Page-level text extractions
>>

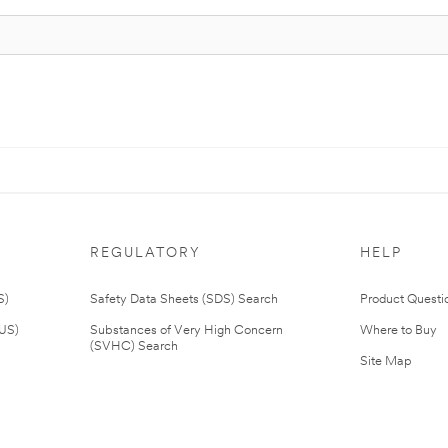
REGULATORY
HELP
S)
Safety Data Sheets (SDS) Search
Product Questi
(US)
Substances of Very High Concern
Where to Buy
(SVHC) Search
Site Map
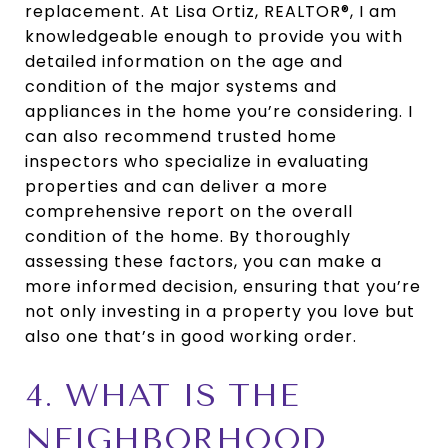
replacement. At Lisa Ortiz, REALTOR®, I am
knowledgeable enough to provide you with
detailed information on the age and
condition of the major systems and
appliances in the home you’re considering. I
can also recommend trusted home
inspectors who specialize in evaluating
properties and can deliver a more
comprehensive report on the overall
condition of the home. By thoroughly
assessing these factors, you can make a
more informed decision, ensuring that you’re
not only investing in a property you love but
also one that’s in good working order.
4. WHAT IS THE
NEIGHBORHOOD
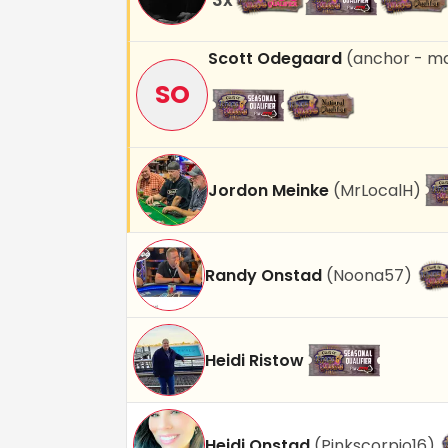
Scott Odegaard
(
anchor - m
SO
Jordon Meinke
(
MrLocalH
)
Randy Onstad
(
Noona57
)
Heidi Ristow
Heidi Onstad
(
Pinkscorpio16
)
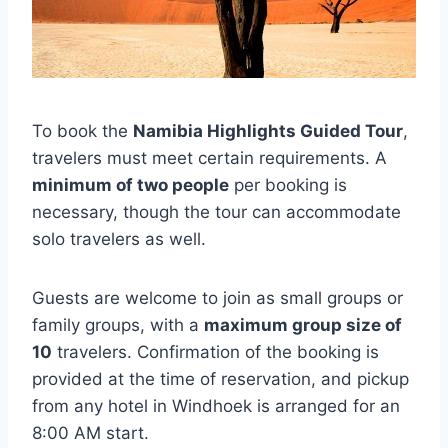
To book the
Namibia Highlights Guided Tour
,
travelers must meet certain requirements. A
minimum of two people
per booking is
necessary, though the tour can accommodate
solo travelers as well.
Guests are welcome to join as small groups or
family groups, with a
maximum group size of
10
travelers. Confirmation of the booking is
provided at the time of reservation, and pickup
from any hotel in Windhoek is arranged for an
8:00 AM start.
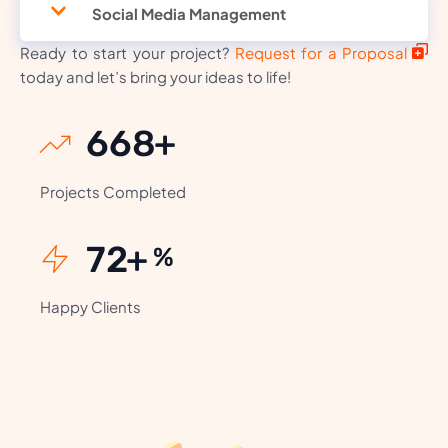
Social Media Management
Ready to start your project?
Request for a Proposal
today and let’s bring your ideas to life!
818
+
Projects Completed
88
+
%
Happy Clients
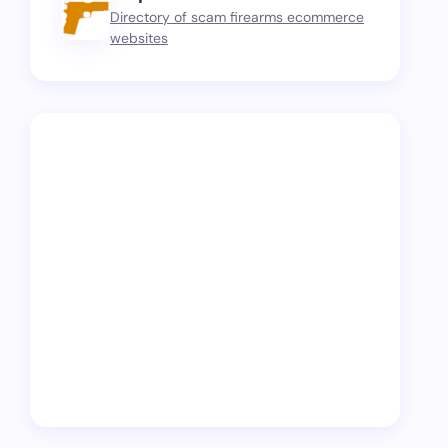
Directory of scam firearms ecommerce
websites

<<

→ **EXERCISE DETAILS**
Rewrite the text of all the items above, changing every "travelers" to "visitors" and keeping everything else the same. Leave out the pictures.

→ **REPLY**
REGULATORY
HELP
S)
Safety Data Sheets (SDS) Search
Product Questi
(US)
Substances of Very High Concern
Where to Buy
(SVHC) Search
Site Map
replacement. At Lisa Ortiz, REALTOR®, I am
knowledgeable enough to provide you with
detailed information on the age and
condition of the major systems and
appliances in the home you’re considering. I
can also recommend trusted home
inspectors who specialize in evaluating
properties and can deliver a more
comprehensive report on the overall
condition of the home. By thoroughly
assessing these factors, you can make a
more informed decision, ensuring that you’re
not only investing in a property you love but
also one that’s in good working order.
4. WHAT IS THE
NEIGHBORHOOD
Scott Odegaard
(
anchor - m
SO
Jordon Meinke
(
MrLocalH
)
Randy Onstad
(
Noona57
)
Heidi Ristow
Heidi Onstad
(
Pinkscorpio16
)
To book the
Namibia Highlights Guided Tour
,
visitors must meet certain requirements. A
minimum of two people
per booking is
necessary, though the tour can accommodate
solo visitors as well.
Guests are welcome to join as small groups or
family groups, with a
maximum group size of
10
visitors. Confirmation of the booking is
provided at the time of reservation, and pickup
from any hotel in Windhoek is arranged for an
8:00 AM start.
Social Media Management
Ready to start your project?
Request for a Proposal
today and let’s bring your ideas to life!
818
+
Projects Completed
88
+
%
Happy Clients
Directory of scam firearms ecommerce
websites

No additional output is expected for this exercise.